Der Autor erklärt am Beispiel von Kai und seiner Familie, was Autismus in dessen Fall bedeutet (denn: kennst du einen Autisten, dann kennst du genau EINEN Autisten). Der Leser erfährt (wenn er das nicht schon vorher wusste), dass Autisten keinen Mangel an Gefühl, Sensibilität oder Aufmerksamkeit haben, sondern vielmehr auf eine extreme Reizüberflutung mit sehr hoher Sensitivität reagieren, der Rückzug ist daher keine Störung, sondern eine Art Selbstschutz, bevor es zu Overloads oder Meltdowns kommt.
Das Buch ist eine Aufforderung an die Leser (aber irgendwie an alle Menschen), Anderssein zu akzeptieren und die jeweiligen Stärken und Schwächen zu sehen und zu verstehen.
Aber insgesamt liest sich das Buch etwas holprig. Es ist zwar eine sehr nette „human touch“ Geschichte aber es sind auch relativ große Zeitsprünge drin und alles in allem fand ich es zum Teil etwas verwirrend. Es ist irgendwie nichts Ganzes und nichts Halbes – keine wissenschaftliche Abhandlung und kein Roman/Biografie und auch keine Reportage.

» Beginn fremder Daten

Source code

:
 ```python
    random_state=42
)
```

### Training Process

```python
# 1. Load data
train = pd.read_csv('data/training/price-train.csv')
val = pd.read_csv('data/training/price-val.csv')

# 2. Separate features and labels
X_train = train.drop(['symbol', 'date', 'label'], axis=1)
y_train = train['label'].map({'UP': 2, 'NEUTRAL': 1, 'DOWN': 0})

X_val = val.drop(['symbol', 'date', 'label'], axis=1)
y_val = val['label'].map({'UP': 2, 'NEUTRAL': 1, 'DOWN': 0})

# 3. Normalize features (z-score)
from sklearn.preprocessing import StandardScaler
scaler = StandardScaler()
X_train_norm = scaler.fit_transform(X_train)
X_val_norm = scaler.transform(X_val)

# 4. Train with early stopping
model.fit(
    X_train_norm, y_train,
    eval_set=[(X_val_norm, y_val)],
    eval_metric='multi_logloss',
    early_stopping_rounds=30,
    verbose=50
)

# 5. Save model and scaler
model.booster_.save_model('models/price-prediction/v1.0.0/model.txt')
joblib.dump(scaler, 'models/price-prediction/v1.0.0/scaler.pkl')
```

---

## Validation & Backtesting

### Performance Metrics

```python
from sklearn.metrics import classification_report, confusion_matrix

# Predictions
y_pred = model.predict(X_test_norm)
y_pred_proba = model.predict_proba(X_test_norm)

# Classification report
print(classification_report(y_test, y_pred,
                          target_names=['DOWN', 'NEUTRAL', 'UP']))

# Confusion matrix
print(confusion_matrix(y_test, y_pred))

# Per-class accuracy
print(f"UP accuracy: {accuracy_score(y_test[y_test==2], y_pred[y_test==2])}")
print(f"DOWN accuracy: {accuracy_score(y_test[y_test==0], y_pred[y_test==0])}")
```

Medizinisch fand ich die Ansätze von Henry Markram teilweise sehr interessant. Psychologisch fand ich sie zum Teil aber befremdlich. Vor allem die Aussage, dass Autismus durch die bewusste reizarme Umgebung in den ersten sechs Lebensjahren vermieden (also bestehender Autismus dadurch geheilt) werden kann, halte ich für fragwürdig. Dafür ist Autismus zu komplex und die ersten Lebensjahre prägen den Menschen zu sehr (Sprachentwicklung, Sozialisierung usw), als dass er ihn in einer völlig reizarmen Umgebung zubringen sollte. Mal ganz abgesehen davon, dass diese Möglichkeit wohl den wenigsten Familien mit einem Kind im autistischen Spektrum gegeben ist.
Da ist ein differenzierterer Ansatz eher angebracht.
Insgesamt finde ich es aber ein sehr wichtiges Buch für alle, die mit Autisten zu tun haben oder sich mit dem Thema fundiert auseinandersetzen wollen. Ein wichtiges, schwieriges Thema populärwissenschaftlich aufgearbeitet und entlang der Familiengeschichte eines bekannten Wissenschaftlers erzählt. Ursprünglich war das Buch eine Reportage in der Süddeutschen Zeitung, jetzt wurde sie zum Buch aufgeblasen. Wohlwollende 3 Sterne.